[EXCERPTED TEXT]:
* * * * * * *

California’s courts are resuming eviction hearings this week, but a flurry of new protections could ensure that financially struggling tenants will not lose their homes, at least through the rest of the year.
Gov. Gavin Newsom on Monday signed urgent legislation aimed at preventing landlords from throwing out tenants who’ve been financially affected by the novel coronavirus. And on Tuesday, citing the risk of increased homelessness, overcrowding and the potential spread of COVID-19, the Trump administration announced a moratorium on all pandemic-related residential evictions nationwide through the end of 2020.
The new rules cover an estimated 17 million tenants in California and 40 million across the country. Because they apply so broadly, the measures provide basic protections for all tenants who previously had to decipher an uneven patchwork of rules governing who was allowed to be evicted and when.
But enforcement of the new regulations remains complicated and leaves significant gaps. None of the new efforts waive rent payments, which could result in huge debts for tenants that ultimately need to be made up. For their part, landlords are receiving slim relief for their own mounting bills. And the state program could require completing an elaborate legal process to qualify for relief, worrying tenant advocates who point to studies showing that upwards of 90% of renters don’t have lawyers in eviction cases.
Here’s how tenants and landlords can navigate the new rules.
What should a tenant do if they haven’t been paying rent or won’t be able to for the rest of the year?
The simplest answer: Tell your landlord.
The new federal rules provide the easiest option. To qualify, tenants must expect to make less than $99,000 this year. Affected tenants have to notify their landlord in writing that they’ve lost income due to COVID-19, and will have unstable housing if they lose their apartment. The Centers for Disease Control and Prevention has published the form tenants need to fill out, and it’s accessible through the federal register.
Once the tenant does this, they’re protected from eviction until Jan. 1, though all unpaid rent would be due then.
Even though the federal program is simple, the new state and some existing local government protections in California are more generous for tenants.
What extra protections do renters get under the new state rules?
Landlords can’t evict tenants under the new state law if they didn’t pay their rent from March through August. Importantly, like the federal program, these rent debts don’t go away. But unlike the federal rules, landlords can never evict tenants for this overdue rent. Instead, landlords can take their tenants to small claims court to collect what’s owed as early as March 2021.
For rent between now and the end of January, the state rules are a little more complicated. They require tenants to pay at least a quarter of the rent owed during that time. The money, however, isn’t due until the end of January. In other words, tenants are able to avoid getting evicted for missed rent payments during the next five months as long as they pay a quarter of what’s owed by Jan. 31 — even if the payment comes in one lump sum on that date.
In theory, this means that landlords could not begin evicting tenants for unpaid rent related to the pandemic until February.

* * * * * * *

[RECORDS SUPPLIED]:
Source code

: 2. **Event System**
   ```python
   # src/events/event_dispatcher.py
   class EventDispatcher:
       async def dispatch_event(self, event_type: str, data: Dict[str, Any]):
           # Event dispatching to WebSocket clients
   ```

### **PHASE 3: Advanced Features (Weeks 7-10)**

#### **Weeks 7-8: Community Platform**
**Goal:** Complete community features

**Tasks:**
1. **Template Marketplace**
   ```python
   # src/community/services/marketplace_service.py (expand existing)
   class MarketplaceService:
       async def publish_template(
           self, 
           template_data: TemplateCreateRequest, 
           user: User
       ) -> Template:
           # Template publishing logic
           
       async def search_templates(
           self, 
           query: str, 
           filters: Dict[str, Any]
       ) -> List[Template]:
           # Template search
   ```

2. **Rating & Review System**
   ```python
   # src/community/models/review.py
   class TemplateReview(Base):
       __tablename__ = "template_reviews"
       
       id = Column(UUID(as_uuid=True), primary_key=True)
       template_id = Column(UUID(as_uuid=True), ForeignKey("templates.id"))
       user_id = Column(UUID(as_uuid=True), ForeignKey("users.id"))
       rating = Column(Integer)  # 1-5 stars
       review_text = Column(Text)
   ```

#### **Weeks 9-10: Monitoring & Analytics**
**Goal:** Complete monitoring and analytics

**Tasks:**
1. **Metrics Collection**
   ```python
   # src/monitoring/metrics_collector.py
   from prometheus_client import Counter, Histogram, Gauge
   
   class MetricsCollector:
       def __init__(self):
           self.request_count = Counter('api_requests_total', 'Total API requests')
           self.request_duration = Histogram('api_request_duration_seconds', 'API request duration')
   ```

* * * * * * *

[WORK ITEM]:
Write out everything in the eviction article from "The new federal" down to "new state rules?", word for word.

[TASK OUTPUT]:
The new federal rules provide the easiest option. To qualify, tenants must expect to make less than $99,000 this year. Affected tenants have to notify their landlord in writing that they’ve lost income due to COVID-19, and will have unstable housing if they lose their apartment. The Centers for Disease Control and Prevention has published the form tenants need to fill out, and it’s accessible through the federal register.
Once the tenant does this, they’re protected from eviction until Jan. 1, though all unpaid rent would be due then.
Even though the federal program is simple, the new state and some existing local government protections in California are more generous for tenants.
What extra protections do renters get under the new state rules?